Considered strictly as a fight, it had been small. Thomas lost fewer than two hundred men, Confederate losses were no greater, and nothing very much had been done—except that the Federals knew Bragg was not retreating, Thomas had taken a position from which he could make a real fight whenever necessary, the Federal lines in Chattanooga were less cramped than they had been, and Bragg had been forced to reflect on the insecurity of his own battle line. A correspondent for the Richmond Dispatch, watching this affair from on top of the ridge, wrote that night that "General Grant has made an important move . . . likely to exert an important influence on military operations in this quarter," and predicted that Bragg would be obliged to weaken his force on Lookout Mountain in order to strengthen his right.
The prediction was correct. That night Bragg took one of the two divisions on Lookout Mountain and moved it far around to the upper end of Missionary Ridge, to strengthen the position which seemed to be menaced by Thomas' advance. That night, also, Sherman got three divisions in place north of the Tennessee, just across from the upper end of Missionary Ridge; and as far as anyone at Federal headquarters could see, Bragg could be hit hard on both flanks the next morning.

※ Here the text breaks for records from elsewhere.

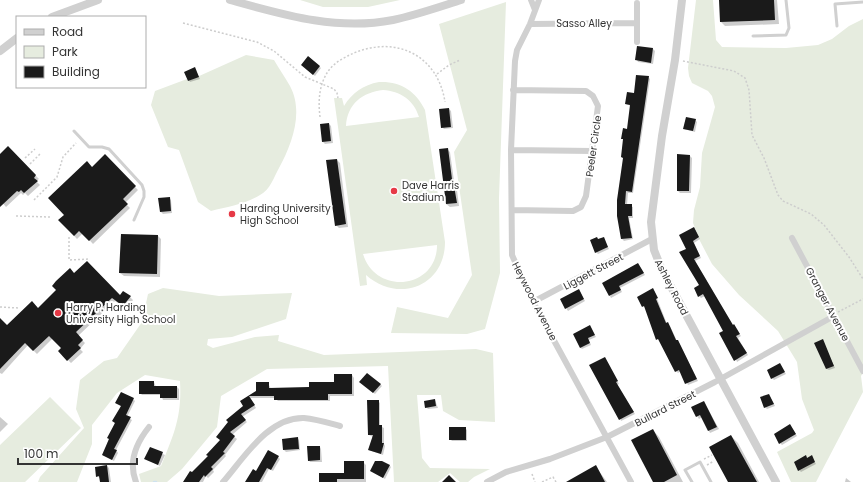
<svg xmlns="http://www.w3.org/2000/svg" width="863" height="482" viewBox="0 0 863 482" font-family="Poppins,sans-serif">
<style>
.green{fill:#e6ecdf;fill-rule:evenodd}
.shadow{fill:#0003}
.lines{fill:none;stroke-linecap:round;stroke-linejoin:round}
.stream{stroke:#cfe2ee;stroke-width:2.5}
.building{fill:#1a1a1a}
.path{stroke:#cdcdcd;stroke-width:1.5;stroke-dasharray:2 2;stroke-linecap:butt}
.service{stroke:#d0d0d0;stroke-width:3}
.minor{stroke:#d0d0d0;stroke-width:6}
.tertiary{stroke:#d0d0d0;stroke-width:8}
.poi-dot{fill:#e63946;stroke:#fff;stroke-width:1.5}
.labels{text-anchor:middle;stroke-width:4;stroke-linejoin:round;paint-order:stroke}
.street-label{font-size:10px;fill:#333;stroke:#fff}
.poi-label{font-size:10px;fill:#333;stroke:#fff;text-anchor:start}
</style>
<rect width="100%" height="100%" fill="#fff"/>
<path class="green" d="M300,0H400L368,7H323Z
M696,0H713L716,40L722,47L786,48L818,45L832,39L849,26L863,19V373L861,376L863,392L816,482H791L777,452L812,433L814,430L802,399L797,362L778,331L739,295L712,264L700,241L693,223L694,210L700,187L702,153L715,107L712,96L708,91L692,83L689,76L688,68Z
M506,2L499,198L500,273L485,329L467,334L391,333L397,307L448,318L472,275L454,152L467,130L439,24Z
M246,55L274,60C279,69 285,77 290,86C304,112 292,144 279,168C274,177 270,190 260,195C246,204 227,207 211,211L198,202L179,150L168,147L151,105L155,91L187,79L188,81Z
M379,82C400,81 416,91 425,110L445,242C445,286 399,304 366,275L367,285L360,286L334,98H342L344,106C352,93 363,85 379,82ZM383,90C400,91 414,100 419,117L346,126C347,104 363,92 383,90ZM437,245C437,289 376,296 363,254Z
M163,288L219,296L292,293L286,319L232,337L208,339L207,345L213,348L255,337L279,335L278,341L324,355L476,349L493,353L495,422L459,420L443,411L441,395H417L422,458L430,468L490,469L474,477L468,482H460L450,473L438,482H394L388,366L267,369L221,396L217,427L182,469L167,482H141L139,474L161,466C174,434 182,417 180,381L145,375L117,393L92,425V444L77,482H38L40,477L84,428L76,409L80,380L104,361L117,358L142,322L148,294Z
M50,397L81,428L25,482H0V445Z"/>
<path class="shadow" d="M720,0H777L779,24L725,26L721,22Z
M639,47L653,49L655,51L653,64L638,62L637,60Z
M309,57L321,68L315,76L302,65Z
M195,69L200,79L190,82L189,80Z
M648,77L650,79L633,193H628L627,205L633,207V218H629L633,239L624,241L622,239L631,106L626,104Z
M449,109L451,111L453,128L444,129L442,127Z
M695,120L697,122L695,132L684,129Z
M329,124L331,126L333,143L325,144L323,142Z
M8,147L39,179L36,181L40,185L28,196L25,193L23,195L21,193L6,207L0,200V156Z
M447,149L450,152L455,188L457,190L459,206L450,207L446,204Z
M105,156L138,190L125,203L130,208L93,244L83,233L77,239L60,221L66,215Z
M690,156L692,158L691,193H680L678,191Z
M337,160L340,163L348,227L339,228L336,225Z
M169,198L171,200L172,213L163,214L161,212Z
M695,230L700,239L694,243L701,258L695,261L733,326L741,336L738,338L748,355L737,362L725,331L705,296L701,298L699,296L700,286L687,249Z
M122,235L158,236L161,239L160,277L124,276L120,273Z
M603,238L609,249L598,254L596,252L598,240Z
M638,264L645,275L620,288L622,292L611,298L610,296Z
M74,274L120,296L130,297L133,300L127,309L115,301L78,336L85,343L80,349L83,352L71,363L59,351L63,348L53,338L37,354L28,345L2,374L0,373V319L7,326L38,309Z
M654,291L667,324L670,326L677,341L679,343L698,381L688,385L681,371L678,373L676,371L646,308L643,306Z
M580,292L585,301L568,311L561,300Z
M590,327L596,337L589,340L591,345L582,349L580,347Z
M822,340L835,368L829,370L827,369Z
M605,358L619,384L617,385L635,414L621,421Z
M780,365L786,374L774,380L772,378Z
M352,375L354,378V396H330V401H278L275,398H250L256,408L242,417L247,422L232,435L237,439L225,455L226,456L213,470L214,472L208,478L206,476L203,482H185L221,441L244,406L241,401L268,383L271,389L310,388L335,383Z
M154,382L156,387H177L179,389V400H163L161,395H142L140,393Z
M363,384H380L382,386L375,394Z
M769,395L775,406L767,409L765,407Z
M133,399L135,401L127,417L132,420L116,450L118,453L114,461L103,455L121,406L117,403Z
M435,400L438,408L428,409L426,407Z
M378,401L380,403V426L384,428V444L385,446L383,455L369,450L373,437L369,435Z
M704,402L719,429L710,433L702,417L699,419L692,408Z
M0,417L8,424L0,432Z
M790,425L797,436L782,445L780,443Z
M465,428L467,430V441H452L450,439Z
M653,430L659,437L683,482H654Z
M731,436L738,443L759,482H729Z
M297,438L299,440L300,450L286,452L284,450Z
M320,447L321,449L322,462H310L309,460Z
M150,448L165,455L160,466L146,459Z
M806,456L808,459H813L816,464L801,472L799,470Z
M278,457L280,459L273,471L269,469L262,482H248L256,472Z
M363,462L366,465V482H320L345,474Z
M389,465L391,467L385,479L371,471Z
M107,466L109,468L111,482H101L100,478L97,476Z
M596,467L607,482H568Z
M846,478L851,482H845Z"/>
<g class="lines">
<path class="stream" d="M154,482H156"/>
</g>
<path class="building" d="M719,0H774L775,20L720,22Z
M637,46L653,48L651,63L635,60Z
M308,56L320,66L313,75L301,65Z
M195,67L199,77L188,81L184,72Z
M636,75L649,76L632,192L626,191L625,204H632V216H628L632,238L621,239L617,216V200L623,158L621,157L623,139H621L623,128L627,129L630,105L625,104L627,92L634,93Z
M449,108L451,127L441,128L439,109Z
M686,117L696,119L693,131L683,129Z
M329,123L331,141L322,142L320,124Z
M8,146L36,175L34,178L38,181L24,193L21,190L19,192L17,191L0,207V154Z
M448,148L453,187L454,186L457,203L446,204L439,149Z
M105,154L136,186L123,199L128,204L89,241L79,231L74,236L58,220L64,215L48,198L87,161L92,167Z
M677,154L690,155L689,191H677Z
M337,159L346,224L335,226L326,160Z
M170,197L171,211L160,212L158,198Z
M694,227L699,237L693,241L700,256L694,259L733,325L734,324L740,334L736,336L747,353L734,361L719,333L723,331L703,294L698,297L694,288L699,285L679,252L686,249L679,235Z
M121,234L158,235L157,274L119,273Z
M597,237L598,239L604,237L608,247L595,253L590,240Z
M87,261L120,295L123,291L131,296L123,306L112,298L76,332L83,340L78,345L81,348L67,361L58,351L61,348L49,336L33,351L25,343L0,369V318L7,325L32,301L38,308L56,290L52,286L56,281L70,268L74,273Z
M638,263L644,273L619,286L621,290L609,296L602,283Z
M653,288L658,298L656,299L666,323L668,322L676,340H678L697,379L685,384L679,370L675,372L658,339L656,340L644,306L642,307L637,297Z
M579,289L584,299L565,309L560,299Z
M590,325L595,335L588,338L590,343L580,348L573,334Z
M823,339L834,366L826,369L814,343Z
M605,357L618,381L616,382L634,412L619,420L589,365Z
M780,363L785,372L771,379L767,370Z
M367,373L381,384L373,393L359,382Z
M334,374H352V394H328V400H274V396H249L255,405L241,414L246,420L230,432L235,436L223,452L225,453L211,467L213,469L205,477L204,475L199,482H183L190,471L192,472L208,456L206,455L220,440L216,437L228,422L226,420L243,406L240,401L256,391V382H269V388L309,387V382H334Z
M139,381H154V386H177V398H160V394H139Z
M121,392L134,398L126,415L131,417L114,449L117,450L112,460L102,455L109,439L107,438L115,423L112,421L121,406L115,403Z
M769,394L774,404L764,408L760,397Z
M435,399L436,406L425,408L424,401Z
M367,400H379V425H382V443H384L381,454L368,450L373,435H368Z
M704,401L717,427L708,431L700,415L696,417L691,407Z
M790,424L796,434L779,444L774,434Z
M449,427H466V440H449Z
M653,429L677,475L664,482H653L631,440Z
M731,435L757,482H728L709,447Z
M298,437L299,449L283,450L282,439Z
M307,446H320V460L308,461Z
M150,447L163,452L158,465L144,459Z
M268,450L279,456L271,470L267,468L259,482H245L253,469L256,471Z
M806,455L807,458L812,455L815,462L798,471L794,462Z
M344,461H364V479H337V482H319V473H344Z
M375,461H382L390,465L383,478L370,471Z
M107,465L109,482H100L99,476L96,477L95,467Z
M596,465L605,482H566Z
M449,475L456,482H442Z"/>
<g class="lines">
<path class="path" d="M183,23L257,42L274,51L305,77L334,89L337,93L338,98
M683,61L734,71L745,78L749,90L752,135L764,158L778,195L783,201L811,214L824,225L849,257L863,279
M437,74L449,65L460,60
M320,117C318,100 319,84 329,70C335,62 345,57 354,53C397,35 438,56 445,102
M25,158L35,149
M30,164L40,154
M34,200L57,177L63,157L76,143
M16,216L50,217
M69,237V260L90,259
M0,307L19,308
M838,312L863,299
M704,459L712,455
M707,465L714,461
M532,474L535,482
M542,482L553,477L556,482"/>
<path class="service" d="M837,26L835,4L863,2
M753,36L786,35L789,28L786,0
M74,131L89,147H102L109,149L142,185L144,191V197L134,220
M692,482L685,470L700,462L711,482"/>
<path class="minor" d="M531,0L535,10
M539,0L530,24L517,50L515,61L511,150L512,255L533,302L631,482
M637,3V42
M531,24L637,23
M511,150L592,151
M512,210L573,211L581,207L586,196L598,106L593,96L586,91L513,90
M792,238L863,371
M533,302L652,239
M136,482C128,462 137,442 149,427
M223,482C244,458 268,417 304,418C316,419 329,423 340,426
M487,482L506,472L550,459L607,437L715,382L834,316"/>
<path class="tertiary" d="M230,0C284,15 337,31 393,20C416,15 439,7 461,0
M682,0L675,60L662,136L651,222L654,250L662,270L776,482
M52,17L98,0
M0,51L17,38"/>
</g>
<g class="poi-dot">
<circle cx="394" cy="191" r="4"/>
<circle cx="232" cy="214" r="4"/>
<circle cx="58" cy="313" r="4"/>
</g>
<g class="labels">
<g class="street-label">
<text x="584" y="27">Sasso Alley</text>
<text transform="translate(593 146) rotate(-82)" y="4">Peeler Circle</text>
<text transform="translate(593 271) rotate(-28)" y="4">Liggett Street</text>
<text transform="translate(672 287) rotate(63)" y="4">Ashley Road</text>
<text transform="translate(535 301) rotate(63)" y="4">Heywood Avenue</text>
<text transform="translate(828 304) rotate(62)" y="4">Granger Avenue</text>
<text transform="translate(665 408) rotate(-27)" y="4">Bullard Street</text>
</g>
<g class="poi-label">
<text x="402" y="189">Dave Harris<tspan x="402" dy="12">Stadium</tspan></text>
<text x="240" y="212">Harding University<tspan x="240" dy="12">High School</tspan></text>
<text x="66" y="311">Harry P. Harding<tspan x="66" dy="12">University High School</tspan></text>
</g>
</g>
<rect x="16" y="16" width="130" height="72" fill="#ffffff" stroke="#adadad"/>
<rect x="24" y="29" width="20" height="6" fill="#d0d0d0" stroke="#adadad"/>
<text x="52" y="36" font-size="12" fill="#333333">Road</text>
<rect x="24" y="46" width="20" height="12" fill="#e6ecdf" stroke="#adadad"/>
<text x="52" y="56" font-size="12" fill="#333333">Park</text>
<rect x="24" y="66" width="20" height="12" fill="#1a1a1a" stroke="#adadad"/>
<text x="52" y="76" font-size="12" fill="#333333">Building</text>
<path d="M18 458v6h119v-6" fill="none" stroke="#333333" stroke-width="2"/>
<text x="24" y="458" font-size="12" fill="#333333" stroke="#ffffff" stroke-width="3" paint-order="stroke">100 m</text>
</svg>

So much for November 23: a curtain- raiser, setting the stage, setting also the tone, giving the defenders on Missionary Ridge a long look at an army that began to seem irresistible. Next morning came in with a cold drizzle, and from Orchard Knob anyone who looked to the north saw the Tennessee River full of crowded pontoon boats as Sherman's men made their crossing. This operation took time, and by noon the people at headquarters were wondering why more of a fight was not developing there; and then, front far to the right, down on the western slope of Lookout Mountain, there came an immense crash of musketry and artillery fire, and no matter what Sherman was doing, Joe Hooker was going into action.